Poor Cat Designs – For Rent
Poor Cat Designs for rent in Hoboken
We kind of called this one. Earlier this year we posted a “2015 Hoboken Survival Watch,” in which we shared our observations of sparse customer activity over at Poor Cat Designs (716 Washington St.) Well, now they’re for rent:
“Located in the heart of busy Hoboken on Washington Street (the main thoroughfare). Beautiful building (award winning historic designation). Great window exposure. Hardwood floors, high hat and indirect lighting, air conditioning, high ceilings, bright clean and modern space. Great for dry goods, cafe, salon, professional office, specialty store, or other.”
For anyone out of town considering this space – note that this spot is NOT in the “heart” of busy Hoboken. It may be the “middle” of that particular stretch of road, but this is one of the least busy spots on “the main thoroughfare.” But call it what you want.
If you still care to give it a shot (an Apple store is probably the only thing that would do good), the cost is a mere $60,000 a year in rent (not including other overhead).
Poor Cat Designs open to public in Hoboken, NJ
Poor Cat Designs is now open to the public in Hoboken (Fall 2013.)
Poor Cat Designs – Hoboken, NJ – 716 Washington Street
Coming soon to 716 Washington Street is Poor Cat Designs.
What is Poor Cat Designs?
“Symbols denote what we desire them to be.
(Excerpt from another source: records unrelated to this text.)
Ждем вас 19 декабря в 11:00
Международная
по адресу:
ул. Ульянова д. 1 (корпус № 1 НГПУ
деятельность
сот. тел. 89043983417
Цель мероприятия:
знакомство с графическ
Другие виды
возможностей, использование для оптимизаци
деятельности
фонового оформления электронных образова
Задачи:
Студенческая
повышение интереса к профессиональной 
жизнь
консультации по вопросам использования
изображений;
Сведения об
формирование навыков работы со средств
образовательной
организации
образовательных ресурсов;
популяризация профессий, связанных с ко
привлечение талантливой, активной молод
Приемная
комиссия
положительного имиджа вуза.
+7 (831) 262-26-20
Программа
Anything and everything can be infused with meaning. Poor Cat finds its following in this belief. Having already captivated the devotion of rock stars, celebrities, teenage trendsetters, and prominent players in the design, architecture, and fashion world, Poor Cat is ready to inspire a larger audience. Where humility graces luxury, Poor Cat perches.”
Hmmm. Judging by the products they sell, and for how much, I wonder if some people call this place “poor customers after purchase?” Perhaps I don’t know how other people’s “optional purchases” work, but little lumps of generic metal selling for $200? A hippie leather wrist strap for $250? Is that what people do with their leftover money? Is this considered economical for what you’re buying? Are these products generational heirlooms?
Either way – because of the apparent connection to the “teenage trendsetters,” they might just have a customer base who is easy to sway from the get go. Who knows. Good luck, Poor Cat, regardless! Maybe one day you can explain the whole model to me personally.